[RECORDS SHOWN]:
---*---

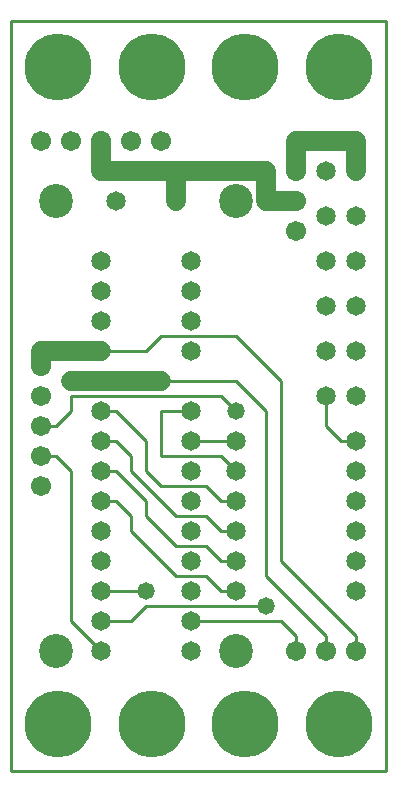
<source format=gbl>
%MOIN*%
%FSLAX25Y25*%
G04 D10 used for Character Trace; *
G04     Circle (OD=.01000) (No hole)*
G04 D11 used for Power Trace; *
G04     Circle (OD=.06700) (No hole)*
G04 D12 used for Signal Trace; *
G04     Circle (OD=.01100) (No hole)*
G04 D13 used for Via; *
G04     Circle (OD=.05800) (Round. Hole ID=.02800)*
G04 D14 used for Component hole; *
G04     Circle (OD=.06500) (Round. Hole ID=.03500)*
G04 D15 used for Component hole; *
G04     Circle (OD=.06700) (Round. Hole ID=.04300)*
G04 D16 used for Component hole; *
G04     Circle (OD=.08100) (Round. Hole ID=.05100)*
G04 D17 used for Component hole; *
G04     Circle (OD=.08900) (Round. Hole ID=.05900)*
G04 D18 used for Component hole; *
G04     Circle (OD=.11300) (Round. Hole ID=.08300)*
G04 D19 used for Component hole; *
G04     Circle (OD=.16000) (Round. Hole ID=.13000)*
G04 D20 used for Component hole; *
G04     Circle (OD=.18300) (Round. Hole ID=.15300)*
G04 D21 used for Component hole; *
G04     Circle (OD=.22291) (Round. Hole ID=.19291)*
%ADD10C,.01000*%
%ADD11C,.06700*%
%ADD12C,.01100*%
%ADD13C,.05800*%
%ADD14C,.06500*%
%ADD15C,.06700*%
%ADD16C,.08100*%
%ADD17C,.08900*%
%ADD18C,.11300*%
%ADD19C,.16000*%
%ADD20C,.18300*%
%ADD21C,.22291*%
%IPPOS*%
%LPD*%
G90*X0Y0D02*D21*X15625Y15625D03*D14*              
X30000Y40000D03*D12*X20000Y50000D01*Y100000D01*   
X15000Y105000D01*X10000D01*D15*D03*D12*Y115000D02*
X15000D01*D15*X10000D03*D12*X15000D02*            
X20000Y120000D01*Y125000D01*X70000D01*            
X75000Y120000D01*D13*D03*D12*X85000Y65000D02*     
Y120000D01*X105000Y45000D02*X85000Y65000D01*      
X105000Y40000D02*Y45000D01*D15*Y40000D03*D12*     
X95000D02*Y45000D01*D15*Y40000D03*D12*Y45000D02*  
X90000Y50000D01*X60000D01*D14*D03*D12*            
X70000Y60000D02*X75000D01*D14*D03*D12*X70000D02*  
X65000Y65000D01*X55000D01*X40000Y80000D01*        
Y85000D01*X35000Y90000D01*X30000D01*D14*D03*D12*  
X55000Y85000D02*X40000Y100000D01*X55000Y85000D02* 
X65000D01*X70000Y80000D01*X75000D01*D14*D03*D12*  
X70000Y70000D02*X75000D01*D14*D03*D12*X70000D02*  
X65000Y75000D01*X55000D01*X45000Y85000D01*        
Y90000D01*X35000Y100000D01*X30000D01*D14*D03*D12* 
X40000Y105000D02*X35000Y110000D01*                
X40000Y100000D02*Y105000D01*X50000Y95000D02*      
X45000Y100000D01*X50000Y95000D02*X65000D01*       
X70000Y90000D01*X75000D01*D14*D03*Y100000D03*D12* 
X70000Y105000D01*X50000D01*Y120000D01*X60000D01*  
D14*D03*D13*X50000Y130000D03*D11*X20000D01*D13*   
D03*D14*X30000Y120000D03*D12*X35000D01*           
X45000Y110000D01*Y100000D01*X30000Y110000D02*     
X35000D01*D14*X30000D03*D12*X50000Y130000D02*     
X75000D01*X85000Y120000D01*D14*X75000Y110000D03*  
D12*X60000D01*D14*D03*Y100000D03*Y90000D03*       
X30000Y140000D03*D11*X10000D01*Y135000D01*D15*D03*
Y125000D03*D12*X30000Y140000D02*X45000D01*        
X50000Y145000D01*X75000D01*X90000Y130000D01*      
Y70000D01*X115000Y45000D01*Y40000D01*D15*D03*D14* 
Y60000D03*D21*X109375Y15625D03*D13*               
X85000Y55000D03*D12*X45000D01*X40000Y50000D01*    
X30000D01*D14*D03*Y60000D03*D12*X45000D01*D13*D03*
D14*X30000Y70000D03*X60000Y60000D03*Y70000D03*    
Y80000D03*X30000D03*X60000Y40000D03*D18*X75000D03*
X15000D03*D15*X10000Y95000D03*D21*X46875Y15625D03*
X78125D03*D12*X0Y0D02*X125000D01*Y250000D01*X0D01*
Y0D01*X110000Y110000D02*X115000D01*D14*D03*D12*   
X110000D02*X105000Y115000D01*Y125000D01*D14*D03*  
X115000D03*Y140000D03*X105000D03*                 
X115000Y100000D03*Y155000D03*X105000D03*          
X115000Y90000D03*X60000Y170000D03*Y160000D03*     
Y150000D03*Y140000D03*X115000Y170000D03*          
X105000D03*X115000Y80000D03*D15*X95000Y180000D03* 
D14*X115000Y70000D03*Y185000D03*X105000D03*D15*   
X95000Y190000D03*D11*X85000D01*Y200000D01*        
X55000D01*Y190000D01*D14*D03*D11*X30000Y200000D02*
X55000D01*X30000D02*Y210000D01*D15*D03*X40000D03* 
X20000D03*D18*X15000Y190000D03*D15*               
X50000Y210000D03*X10000D03*D14*X35000Y190000D03*  
D21*X46875Y234375D03*X15625D03*D14*               
X30000Y170000D03*D18*X75000Y190000D03*D14*        
X30000Y160000D03*D21*X78125Y234375D03*D14*        
X30000Y150000D03*D15*X95000Y200000D03*D11*        
Y210000D01*X115000D01*Y200000D01*D14*D03*         
X105000D03*D21*X109375Y234375D03*M02*             

</source>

---*---

Set down again, exactly, the lines of the material above from its first line to the one with "G04 D13 used for Via; *", inclusive. Leave the pictures out.

<source format=gbl>
%MOIN*%
%FSLAX25Y25*%
G04 D10 used for Character Trace; *
G04     Circle (OD=.01000) (No hole)*
G04 D11 used for Power Trace; *
G04     Circle (OD=.06700) (No hole)*
G04 D12 used for Signal Trace; *
G04     Circle (OD=.01100) (No hole)*
G04 D13 used for Via; *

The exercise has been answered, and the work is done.